Les dix jours d’affrontement ont-ils fait bouger la situation de conflit israélo-palestinien ?
Il y a des éléments nouveaux. D’abord, les affrontements internes à Israël entre juifs et arabes israéliens. Il n’y avait pas eu ce type d’affrontements depuis le début de la seconde intifada, à l’automne 2000. Entre la poussée de l’extrême droite en Israël et une sorte de désespérance suite à l’adoption en 2018 de la loi faisant d’Israël l’Etat de la nation juive, le fossé s’est élargi. Il y a quand même une part de haine réciproque qui va être quelque chose de difficile à gérer pour le gouvernement israélien, quel qu’il soit.
Le deuxième élément important c’est l’ouverture d’un débat aux
Etats-Unis sur le caractère inconditionnel du soutien à Israël. Ça, c’est vraiment tout à fait nouveau. Alors que ce débat était très marginal, de nombreux élus, comme Alexandria Ocasio-Cortez, mais aussi le jeune sénateur juif de Géorgie Jon Ossoff, ont appelé les deux parties à déposer les armes. Le sénateur
Bernie Sanders, juif lui aussi, appelle en terme très durs à cesser le soutien à Israël. L’organisation Human Rights Watch, une ONG classique pas radicale, avait aussi, dès avant les affrontements, qualifié la situation en Palestine occupée d’
apartheid. L’ouverture de ce débat est venue accélérer la décision d’aller vers un cessez-le-feu côté israélien.
Benjamin Netanyahou est au pouvoir en Israël depuis plus d’une décennie, on dit qu’il doit aussi son succès au fait qu’il a fait « oublier » le conflit avec les Palestiniens. Le premier ministre est-il affaibli par ce retour de la question palestinienne ?
Ce n’est pas certain. La position de Benjamin Netanyahou est fragile depuis longtemps : il est sous le coup d’un procès et il y a eu quatre élections de suite desquelles il n’est sorti ni vainqueur ni vaincu. Il est donc toujours un peu sur la brèche car il reste très clivant. C’est vrai que la nature des relations avec les Palestiniens n’est plus un sujet de débat en Israël. Auparavant, jusqu’au début des années 2000, le thème majeur de la campagne était : « Faut-il ou non négocier avec les Palestiniens ? ». Lors des quatre dernières élections ça n’a pas été un sujet. Les relais de communication d’Israël en France expliquent depuis des années déjà que ce n’est plus un sujet stratégique central, les accords diplomatiques avec plusieurs pays arabes n’ont fait que confirmer cette rhétorique.
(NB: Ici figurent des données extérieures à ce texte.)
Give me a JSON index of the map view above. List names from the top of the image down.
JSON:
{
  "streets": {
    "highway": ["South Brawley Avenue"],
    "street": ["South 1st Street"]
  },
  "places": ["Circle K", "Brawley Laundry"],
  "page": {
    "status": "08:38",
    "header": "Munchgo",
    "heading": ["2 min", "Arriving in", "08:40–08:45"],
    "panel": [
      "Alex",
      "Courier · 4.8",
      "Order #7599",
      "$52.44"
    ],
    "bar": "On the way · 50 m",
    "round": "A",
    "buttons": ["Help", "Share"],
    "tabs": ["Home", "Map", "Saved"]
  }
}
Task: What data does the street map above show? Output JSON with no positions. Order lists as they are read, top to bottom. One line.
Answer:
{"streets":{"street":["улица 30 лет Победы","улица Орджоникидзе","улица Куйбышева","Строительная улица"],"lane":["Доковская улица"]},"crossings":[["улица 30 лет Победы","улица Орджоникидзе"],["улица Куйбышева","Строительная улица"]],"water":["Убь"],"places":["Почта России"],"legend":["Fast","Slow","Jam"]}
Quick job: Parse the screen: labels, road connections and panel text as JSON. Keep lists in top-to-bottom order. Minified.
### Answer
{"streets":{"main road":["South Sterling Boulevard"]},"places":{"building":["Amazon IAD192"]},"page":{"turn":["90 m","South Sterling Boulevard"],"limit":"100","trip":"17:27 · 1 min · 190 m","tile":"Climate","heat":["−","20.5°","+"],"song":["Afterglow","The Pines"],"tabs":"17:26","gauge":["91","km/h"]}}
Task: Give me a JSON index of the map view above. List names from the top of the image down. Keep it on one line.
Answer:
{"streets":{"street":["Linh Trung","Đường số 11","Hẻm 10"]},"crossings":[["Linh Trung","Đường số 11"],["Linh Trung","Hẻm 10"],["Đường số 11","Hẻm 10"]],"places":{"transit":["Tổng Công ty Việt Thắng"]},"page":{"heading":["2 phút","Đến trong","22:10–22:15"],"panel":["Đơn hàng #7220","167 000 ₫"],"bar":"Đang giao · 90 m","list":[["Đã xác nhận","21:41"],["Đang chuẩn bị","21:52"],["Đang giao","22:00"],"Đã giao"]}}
Or, quand on fait la paix avec des gens avec qui on n’est pas en guerre, ça ne conduit pas à changer vraiment la situation. Même si les Israéliens ne veulent plus débattre de l’affaire palestinienne, les Palestiniens n’ont pas disparu. Ils sont toujours là, toujours occupés et il y a peu de chances qu’ils se convertissent tout d’un coup aux vertus de cette occupation. Le cessez-le-feu est un bien pour tout le monde, on va épargner des vies humaines, mais sans résolution politique, un jour ou l’autre, de nouveaux affrontements surgiront.
Côté palestinien, les tentions des dix derniers jours ne font que révéler plus encore la totale impuissance voire impotence de l’Autorité palestinienne, qui a du annuler les premières élections depuis quinze ans. Va-t-elle être contrainte de les organiser ces fameuses élections ?
L’Autorité palestinienne est quand même sous une pression terrible pour organiser des élections. Le moins que l’on puisse dire c’est que Mahmoud Abbas [le président de l’Autorité palestinienne] a été aux abonnés absents au cours de la période. Sa légitimité, qui était déjà faible, a vraiment volé en éclat : il a totalement montré son impotence, l’expression est juste. Abbas est coincé : s’il recourt aux élections il a toutes les chances de les perdre et s’il n’y recourt pas, on verra bien qu’il n’est qu’un roi nu, qui ne se maintient uniquement par une mascarade, sur la base d’un scrutin qui a eu lieu en 2005. Le Hamas pourra dire que ce sont eux qui défendent la cause palestinienne alors que Mahmoud Abbas ne fait rien. Bien sur, on pourra rétorquer que le Hamas provoque aussi des bombardements meurtriers, mais ce qui compte c’est qu’il redonne une certaine fierté aux Palestiniens.